BEGIN

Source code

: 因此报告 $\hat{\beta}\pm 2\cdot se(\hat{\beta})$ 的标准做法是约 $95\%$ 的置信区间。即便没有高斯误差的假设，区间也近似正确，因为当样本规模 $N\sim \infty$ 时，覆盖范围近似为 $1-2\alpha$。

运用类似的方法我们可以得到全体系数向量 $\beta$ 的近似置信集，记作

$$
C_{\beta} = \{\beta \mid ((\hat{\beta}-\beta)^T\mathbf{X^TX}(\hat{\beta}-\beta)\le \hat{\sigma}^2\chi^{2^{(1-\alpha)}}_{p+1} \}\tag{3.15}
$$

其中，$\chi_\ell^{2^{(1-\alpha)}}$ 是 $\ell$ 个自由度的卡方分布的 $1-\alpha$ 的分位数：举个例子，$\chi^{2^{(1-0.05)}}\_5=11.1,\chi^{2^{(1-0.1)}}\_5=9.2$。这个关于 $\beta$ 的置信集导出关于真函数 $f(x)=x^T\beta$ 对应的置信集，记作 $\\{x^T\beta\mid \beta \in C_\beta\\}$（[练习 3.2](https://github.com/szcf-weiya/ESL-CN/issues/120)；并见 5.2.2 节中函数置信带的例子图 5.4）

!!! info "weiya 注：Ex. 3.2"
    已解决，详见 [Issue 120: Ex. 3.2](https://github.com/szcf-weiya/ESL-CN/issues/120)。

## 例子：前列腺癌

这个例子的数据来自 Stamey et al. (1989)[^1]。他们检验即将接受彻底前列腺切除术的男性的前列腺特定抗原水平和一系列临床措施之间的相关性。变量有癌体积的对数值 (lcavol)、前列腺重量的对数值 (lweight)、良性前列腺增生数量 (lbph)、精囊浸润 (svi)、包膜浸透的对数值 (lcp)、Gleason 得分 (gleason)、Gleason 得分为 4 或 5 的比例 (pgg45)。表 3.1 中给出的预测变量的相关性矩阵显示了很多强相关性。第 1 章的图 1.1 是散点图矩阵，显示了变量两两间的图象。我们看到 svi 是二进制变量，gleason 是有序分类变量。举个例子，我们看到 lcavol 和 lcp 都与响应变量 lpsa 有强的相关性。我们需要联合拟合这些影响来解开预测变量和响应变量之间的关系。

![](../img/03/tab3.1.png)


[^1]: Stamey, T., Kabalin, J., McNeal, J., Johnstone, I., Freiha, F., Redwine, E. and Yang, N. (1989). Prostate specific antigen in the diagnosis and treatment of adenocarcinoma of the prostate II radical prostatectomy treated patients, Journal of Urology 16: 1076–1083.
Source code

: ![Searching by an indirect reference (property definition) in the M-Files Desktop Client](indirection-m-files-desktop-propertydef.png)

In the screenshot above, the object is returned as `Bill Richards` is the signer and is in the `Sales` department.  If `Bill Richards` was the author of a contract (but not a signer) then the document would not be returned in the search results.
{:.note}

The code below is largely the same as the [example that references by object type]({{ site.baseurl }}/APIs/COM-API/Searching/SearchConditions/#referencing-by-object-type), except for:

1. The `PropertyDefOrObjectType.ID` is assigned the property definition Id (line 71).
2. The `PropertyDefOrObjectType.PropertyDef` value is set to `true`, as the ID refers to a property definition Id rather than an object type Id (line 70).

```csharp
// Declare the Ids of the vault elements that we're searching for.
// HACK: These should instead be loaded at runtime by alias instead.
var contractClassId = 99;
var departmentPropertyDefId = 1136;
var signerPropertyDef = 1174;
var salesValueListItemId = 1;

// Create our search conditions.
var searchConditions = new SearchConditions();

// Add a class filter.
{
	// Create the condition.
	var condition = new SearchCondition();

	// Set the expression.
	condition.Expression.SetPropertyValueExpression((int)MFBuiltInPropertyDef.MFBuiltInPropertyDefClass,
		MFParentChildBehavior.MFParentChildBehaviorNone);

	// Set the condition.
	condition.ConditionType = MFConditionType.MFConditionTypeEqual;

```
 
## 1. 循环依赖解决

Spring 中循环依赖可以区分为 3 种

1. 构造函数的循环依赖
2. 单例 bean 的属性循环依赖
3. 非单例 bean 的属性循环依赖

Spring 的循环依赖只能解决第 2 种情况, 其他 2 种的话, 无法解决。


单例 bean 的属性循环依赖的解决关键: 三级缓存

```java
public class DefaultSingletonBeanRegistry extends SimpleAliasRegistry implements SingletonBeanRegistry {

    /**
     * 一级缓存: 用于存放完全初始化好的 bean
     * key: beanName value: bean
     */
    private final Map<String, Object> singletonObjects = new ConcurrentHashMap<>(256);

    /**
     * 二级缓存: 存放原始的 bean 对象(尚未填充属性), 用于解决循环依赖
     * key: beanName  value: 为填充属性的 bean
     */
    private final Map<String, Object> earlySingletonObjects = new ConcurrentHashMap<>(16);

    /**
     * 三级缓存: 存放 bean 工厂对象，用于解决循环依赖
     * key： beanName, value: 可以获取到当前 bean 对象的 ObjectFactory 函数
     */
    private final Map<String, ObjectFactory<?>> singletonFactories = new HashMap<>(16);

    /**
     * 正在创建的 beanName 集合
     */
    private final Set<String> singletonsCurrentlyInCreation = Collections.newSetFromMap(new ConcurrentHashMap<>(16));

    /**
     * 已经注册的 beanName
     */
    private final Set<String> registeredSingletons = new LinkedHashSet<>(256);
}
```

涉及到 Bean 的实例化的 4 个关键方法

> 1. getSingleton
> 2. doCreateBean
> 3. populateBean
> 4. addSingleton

END

All lines above that include the word "ConcurrentHashMap" must be copied into the answer.

## Answer box
    private final Map<String, Object> singletonObjects = new ConcurrentHashMap<>(256);
    private final Map<String, Object> earlySingletonObjects = new ConcurrentHashMap<>(16);
    private final Set<String> singletonsCurrentlyInCreation = Collections.newSetFromMap(new ConcurrentHashMap<>(16));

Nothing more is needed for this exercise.